The appellant also complains that the court refused to give him a judgment upon the note, which he plead as a set off. To this the appellee interposed two pleas, the one, want of consideration, and the other the statute of limitations. Upon the subject of want of consideration the appellee testifies, and in that she is corroborated by her daughter, that when this note was executed that the appellee received nothing in consideration of it; that appellant represented to her that he was in a great financial difficulty, and that if she would, execute the note that he could use it as a security, and save them from losing all of the property that he had, and that she should never have it to pay, and that he never called upon her to pay it; that he had said to her fifty times that the note had been destroyed, and that she should never hear of it; and the fact that when the agreement sued on was made, and all of the payments made under that agreement, without appellant ever having undertaken to collect it, or said anything about it, very strongly conduces to show that the appellee is right in her contention upon that subject. The statement of appellant that the note was given to him in consideration of his conveying the property that he owned in Virginia to the appellee, and that she executed to him a mortgage upon the property to secure the note, which mortgage is copied in the record, strongly indicates that the appellant is right in regard to the consideration for the note. It does not seem, however, that the appellant regarded the ownership of it as of any particular value to himself, since he never had the trust deed recorded in Virginia, and he does not call upon any of his neighbors in Virginia to prove the truth of his assertion, when it is evident that he could have done so easily, if they would bear out his statements, makes the transaction as being one in good faith, and for a valuable consideration, extremely suspicious.
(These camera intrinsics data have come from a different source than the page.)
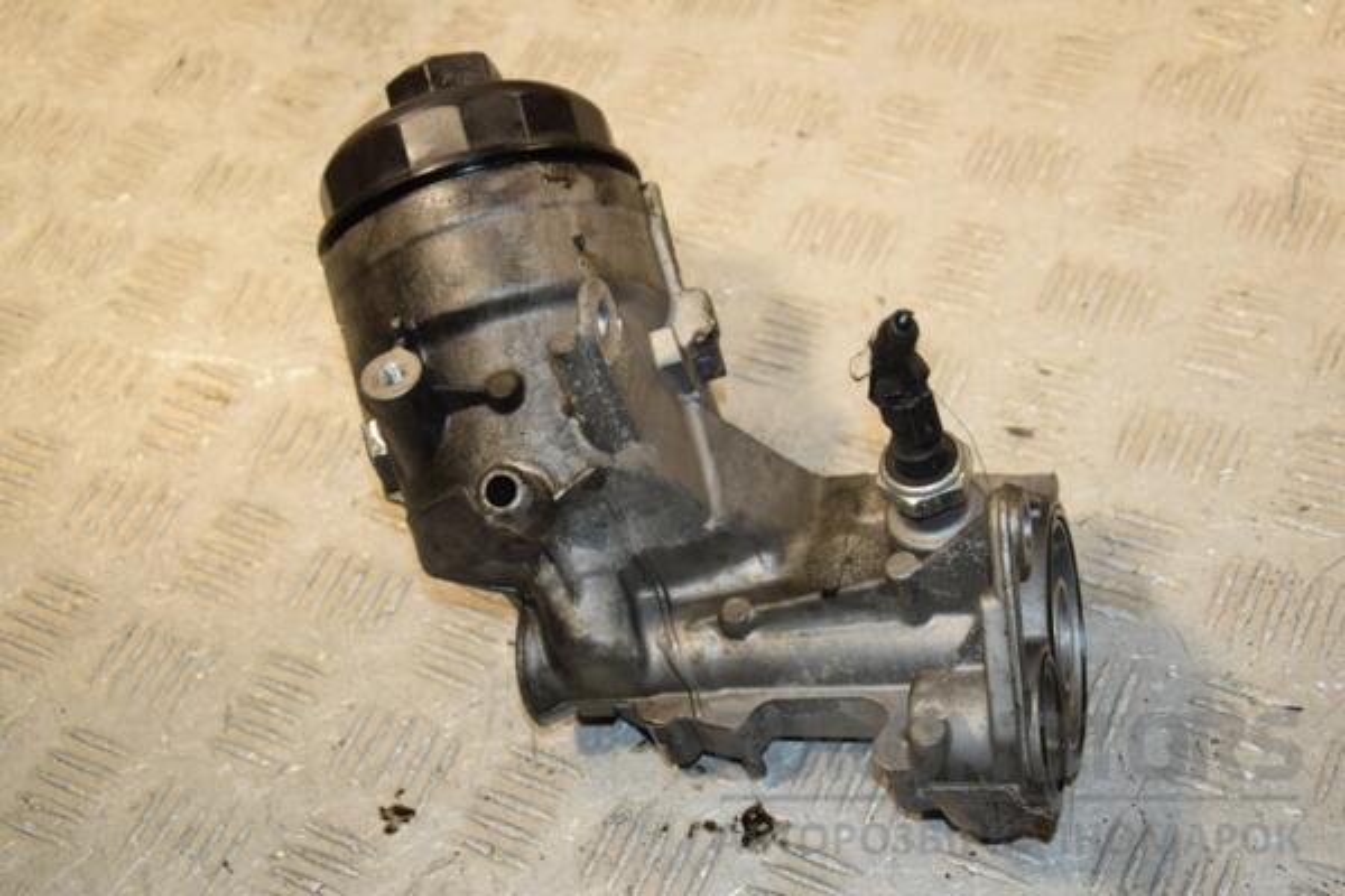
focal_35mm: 63
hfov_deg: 31.9
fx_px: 2354
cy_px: 448
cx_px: 672
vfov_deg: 21.6
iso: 800
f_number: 6.3
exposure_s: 1/200
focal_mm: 42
The chancellor below was the judge of the weight of all of this evidence, and if he refused a judgment upon the note, by reason of his belief that it was without consideration, it is not so flagrantly against the evidence that we would feel justified in determining the issue otherwise. This note, if valid, was executed on the first *517day of July, 1893, and was due three years thereafter, which would be the first day of July, 1896, and, whether the law of the place where the note was made, or the law applying in this State as to limitation of an action upon a promissory note is to be applied to this one, recovery upon it is- barred by the statute of limitations in either jurisdiction. Under the statute of Virginia, recovery upon a note of this character, according to the evidence, is barred by the statute of limitations five years after it becomes due. Therefore, it would have been barred in the State of Virginia on the first day of July, 1901, and the contention of appellant that under the statute of Virginia that recovery upon it would not be barred because the appellee removed from the State of Virginia in the year 1908, is without merit, because it would have already been barred seven years before she removed. The statute in Kentucky would prevail against recovery upon it fifteen years after it became due. It seems that more than fifteen years had expired from the time it became due until action was brought upon it.

It is, therefore, not necessary to determine whether the law of the place or the law of the forum applies in this action.

For the foregoing reasons the judgment appealed from is affirmed.